* [Exercise]
Those lines of the data that hold the word "January" are to be copied out.

(Beginning of Extracted material)

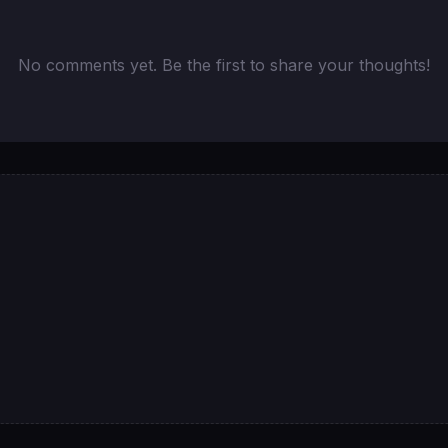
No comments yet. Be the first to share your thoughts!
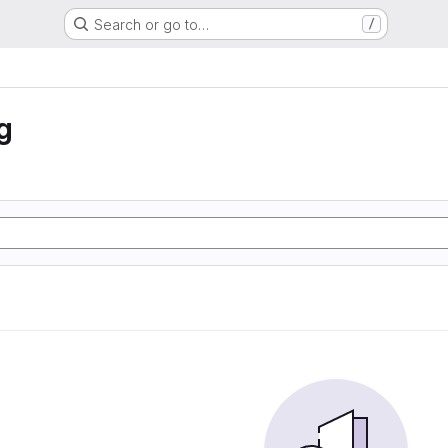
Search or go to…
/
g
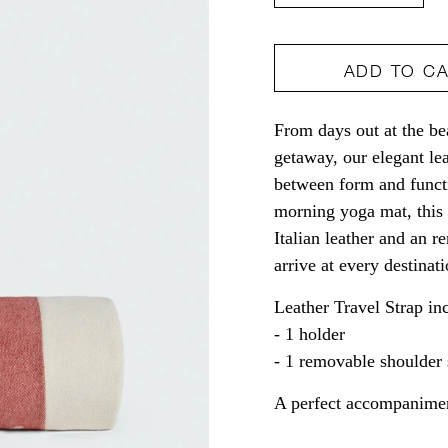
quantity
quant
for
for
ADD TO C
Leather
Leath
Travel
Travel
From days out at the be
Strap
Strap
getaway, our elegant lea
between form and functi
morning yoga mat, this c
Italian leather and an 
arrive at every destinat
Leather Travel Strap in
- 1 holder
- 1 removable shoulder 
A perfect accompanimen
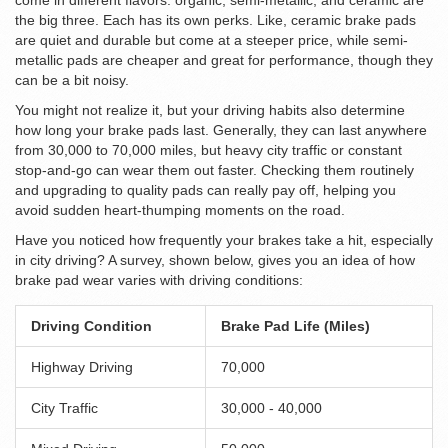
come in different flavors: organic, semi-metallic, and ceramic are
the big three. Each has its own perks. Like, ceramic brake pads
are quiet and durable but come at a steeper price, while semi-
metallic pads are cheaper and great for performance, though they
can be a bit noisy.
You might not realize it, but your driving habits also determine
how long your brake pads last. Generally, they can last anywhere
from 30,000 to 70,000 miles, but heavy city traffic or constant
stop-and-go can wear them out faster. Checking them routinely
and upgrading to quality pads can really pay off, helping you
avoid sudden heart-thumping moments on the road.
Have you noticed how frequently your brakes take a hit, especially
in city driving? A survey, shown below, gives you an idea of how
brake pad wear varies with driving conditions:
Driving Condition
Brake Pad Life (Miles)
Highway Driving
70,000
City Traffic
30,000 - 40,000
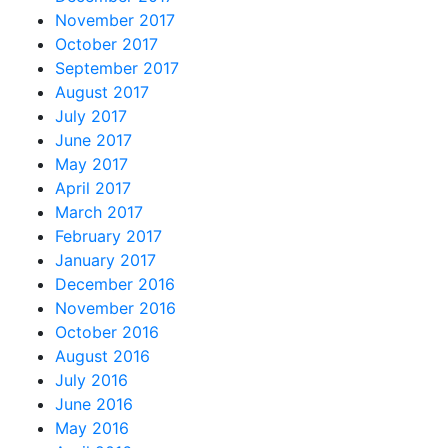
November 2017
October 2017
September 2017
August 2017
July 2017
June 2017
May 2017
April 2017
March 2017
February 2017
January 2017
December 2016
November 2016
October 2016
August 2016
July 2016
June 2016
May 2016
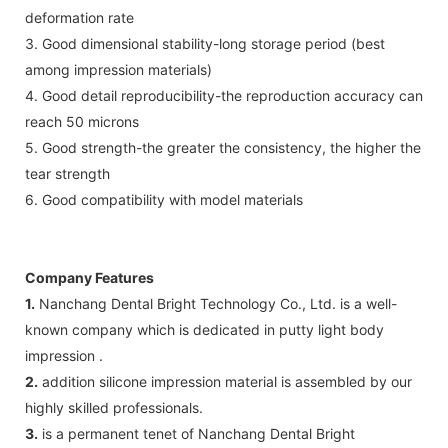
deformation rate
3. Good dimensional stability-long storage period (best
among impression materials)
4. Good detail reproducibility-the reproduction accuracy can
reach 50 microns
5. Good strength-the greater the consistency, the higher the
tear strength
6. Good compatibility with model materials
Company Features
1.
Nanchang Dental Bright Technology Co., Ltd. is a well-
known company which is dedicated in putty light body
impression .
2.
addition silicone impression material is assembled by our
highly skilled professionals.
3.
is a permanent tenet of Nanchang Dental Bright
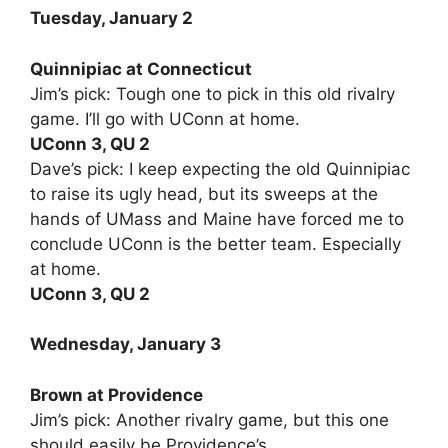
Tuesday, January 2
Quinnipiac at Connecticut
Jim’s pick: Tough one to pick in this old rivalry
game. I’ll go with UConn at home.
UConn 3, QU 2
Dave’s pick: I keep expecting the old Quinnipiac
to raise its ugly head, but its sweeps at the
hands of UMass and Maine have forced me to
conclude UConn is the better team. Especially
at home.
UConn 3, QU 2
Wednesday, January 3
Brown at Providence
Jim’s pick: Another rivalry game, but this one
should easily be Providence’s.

(End of Extracted material)

* [Answer to this problem]
January 2017
Tuesday, January 2
Wednesday, January 3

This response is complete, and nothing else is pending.